AMA urges Optum to take an individualized approach to seeking repayment for Change hack loans

Editor’s note: This story has been updated to include a statement from Optum.

The American Medical Association (AMA) is seeking answers from Optum after reports from physicians indicated that the company is putting pressure on them to repay loans issued following the cyberattack on Change Healthcare.

The organization sent a letter Friday to Roger Connor, CEO of OptumInsight, which houses Change. In it, the AMA said that Optum should take two steps that will make it easier for docs to repay the funds they borrowed. 

For one, the company should take an individualized approach to recouping the loans. Optum should also work with UnitedHealthcare to pause claims filing deadlines that date back to when Change's services were not online, preventing them from submitting claims as normal.

Many physician practices are still feeling financial strain more than a year after the cyberattack, the AMA said.

"Multiple reports from our members detail how Optum has instituted a loan repayment process that unexpectedly calls for immediate repayment of sizeable loans—sometimes amounting to hundreds of thousands of dollars," the organization wrote in the letter. "If the practice does not repay the specified amount within five business days, Optum threatens to completely withhold practices’ current claims payments until the balance has been repaid."
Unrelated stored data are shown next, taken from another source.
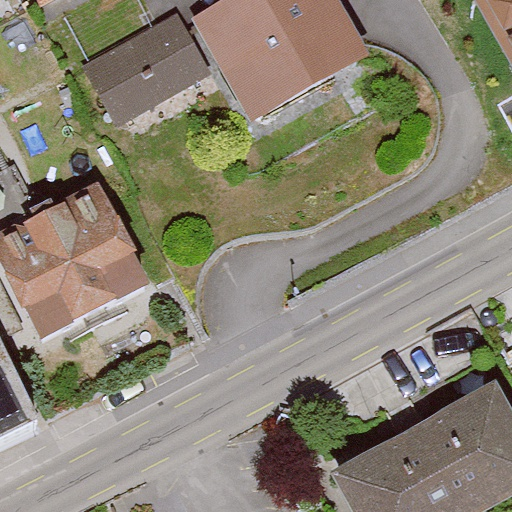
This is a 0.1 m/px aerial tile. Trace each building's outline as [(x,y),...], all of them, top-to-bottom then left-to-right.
[(247,0),(210,23),(265,112),(376,45),(348,0),(247,0)] [(511,0),(492,0),(511,34),(511,0)] [(128,115),(213,66),(185,18),(100,67),(128,115)] [(117,176),(16,238),(71,327),(170,271),(117,176)] [(0,431),(51,404),(22,350),(52,334),(0,238),(0,431)] [(511,407),(504,393),(346,483),(362,511),(504,511),(511,508),(511,407)]
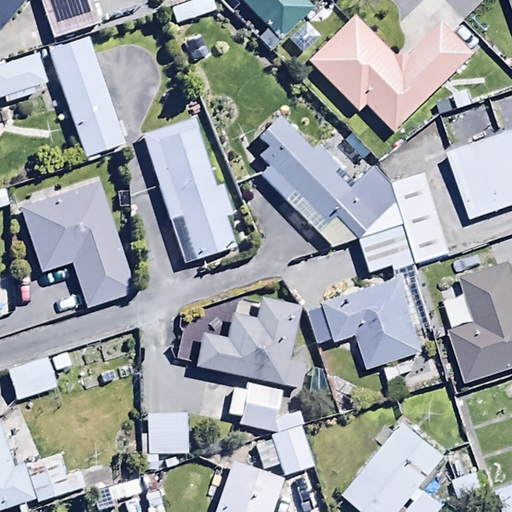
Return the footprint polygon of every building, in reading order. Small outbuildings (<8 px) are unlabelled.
[(0,0),(0,34),(28,0),(0,0)] [(36,0),(50,44),(93,31),(87,9),(100,5),(99,0),(36,0)] [(208,0),(207,0),(162,0),(172,28),(213,13),(208,0)] [(232,0),(264,34),(255,43),(265,53),(307,15),(293,0),(232,0)] [(404,62),(391,62),(352,22),(305,67),(354,118),(361,111),(390,141),(474,60),(441,26),(404,62)] [(84,44),(45,58),(82,166),(121,153),(84,44)] [(0,68),(0,103),(3,102),(4,108),(43,98),(33,60),(0,68)] [(345,189),(273,114),(242,143),(263,165),(252,174),(332,257),(393,199),(365,170),(345,189)] [(233,252),(223,222),(230,220),(220,190),(213,192),(191,124),(139,141),(166,225),(178,221),(192,265),(233,252)] [(511,203),(511,128),(442,151),(464,219),(511,203)] [(441,247),(415,171),(388,180),(413,256),(441,247)] [(69,267),(85,315),(130,301),(95,190),(17,214),(36,277),(69,267)] [(408,258),(397,224),(355,238),(366,272),(408,258)] [(511,283),(507,268),(459,284),(474,328),(447,337),(464,389),(511,372),(511,283)] [(317,309),(318,311),(302,316),(313,351),(354,339),(366,376),(419,360),(411,334),(428,328),(411,270),(391,276),(394,286),(317,309)] [(198,341),(191,375),(297,395),(302,369),(284,365),(294,313),(256,305),(252,325),(228,321),(224,346),(198,341)] [(44,362),(3,376),(13,406),(54,392),(44,362)] [(279,396),(246,389),(244,398),(229,395),(224,421),(238,424),(236,432),(271,439),(279,396)] [(184,419),(144,420),(144,461),(184,460),(184,419)] [(441,511),(419,494),(445,462),(402,427),(341,502),(354,511),(441,511)] [(277,470),(280,481),(309,474),(298,432),(266,441),(267,446),(252,450),(259,475),(277,470)] [(0,511),(6,511),(30,504),(20,474),(10,477),(0,446),(0,511)] [(269,511),(278,487),(227,470),(213,511),(269,511)] [(61,482),(59,472),(27,482),(36,511),(86,497),(80,477),(61,482)]
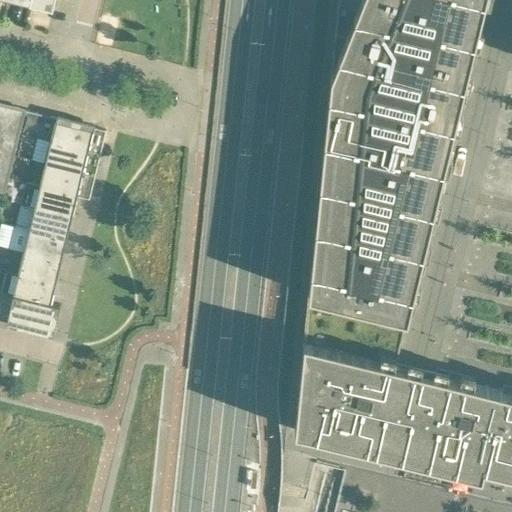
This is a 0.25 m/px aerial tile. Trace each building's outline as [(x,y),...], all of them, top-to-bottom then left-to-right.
[(52,9),(53,7),(54,0),(30,0),(29,3),(30,4),(29,7),(29,8),(46,12),(47,8),(52,9)] [(511,390),(417,368),(396,363),(483,0),(337,0),(294,429),(341,441),(340,443),(371,451),(372,448),(399,455),(441,465),(440,468),(471,475),(472,473),(507,481),(507,484),(511,485),(511,390)] [(20,108),(0,103),(0,169),(9,171),(16,144),(4,142),(6,133),(7,126),(14,128),(15,126),(18,113),(19,113),(20,108)] [(57,115),(56,117),(51,140),(101,153),(106,129),(94,126),(94,124),(94,123),(58,114),(57,115)] [(7,126),(6,133),(18,136),(20,127),(15,126),(14,128),(7,126)] [(16,144),(18,136),(6,133),(4,142),(16,144)] [(95,175),(101,153),(51,140),(45,162),(95,175)] [(45,162),(40,185),(77,194),(77,195),(89,198),(95,175),(45,162)] [(0,169),(0,179),(7,181),(9,171),(0,169)] [(77,194),(40,185),(26,181),(21,203),(34,207),(72,216),(77,195),(77,194)] [(34,207),(29,229),(66,238),(72,216),(34,207)] [(61,260),(66,238),(29,229),(26,241),(24,251),(61,260)] [(55,282),(61,260),(24,251),(18,273),(55,282)] [(13,296),(23,298),(34,301),(46,303),(50,303),(55,282),(18,273),(7,270),(1,292),(11,294),(13,294),(13,296)] [(0,318),(5,319),(11,294),(1,292),(0,291),(0,318)] [(13,294),(11,294),(5,319),(7,320),(6,324),(6,325),(15,327),(23,298),(13,296),(13,294)] [(27,330),(34,301),(23,298),(15,327),(27,330)] [(39,333),(46,303),(34,301),(27,330),(39,333)] [(60,306),(50,303),(46,303),(39,333),(52,336),(52,335),(53,335),(60,306)]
A report in The Wall Street Journal highlighted some individual cases of physicians who were pressed to repay the loans, including a New Jersey-based neurosurgeon whose reimbursements had already been garnished by $68,000.

“Optum has and will continue to actively work with providers to identify flexible repayment plans based on the individual circumstances of providers and their practices,” Optum said in a statement. “We have also worked with UnitedHealthcare to ensure the claims it receives are reviewed in light of the challenges providers experienced, including waiving timely filing requirements for the plans under its control.

“We have asked the AMA to join us in encouraging flexibility from all payers and plan sponsors,” Optum said.

In May 2024, UHG CEO Andrew Witty testified before Congress about the cyberattack and the company's response, and he said Optum will only seek repayment for the loans once the physician determines their business is back to normal.

Holding to that promise is critical, the AMA said, as every practice's needs are unique.

"Given that the recovery from the cyberattack for physician practices is still very much in process, business is not back to normal, from any perspective," the AMA wrote. "We want Optum to honor its commitment to wait to recover repayment for any loans until the physician determines that it is the appropriate time, because the physicians have relied on Optum’s statements." 

"We also ask Optum, rather than pursuing a 'one-size-fits-all' approach to loan repayment, to instead reach out to each practice that received a loan to negotiate an individualized, realistic repayment plan that is appropriate to that practice," the organization said.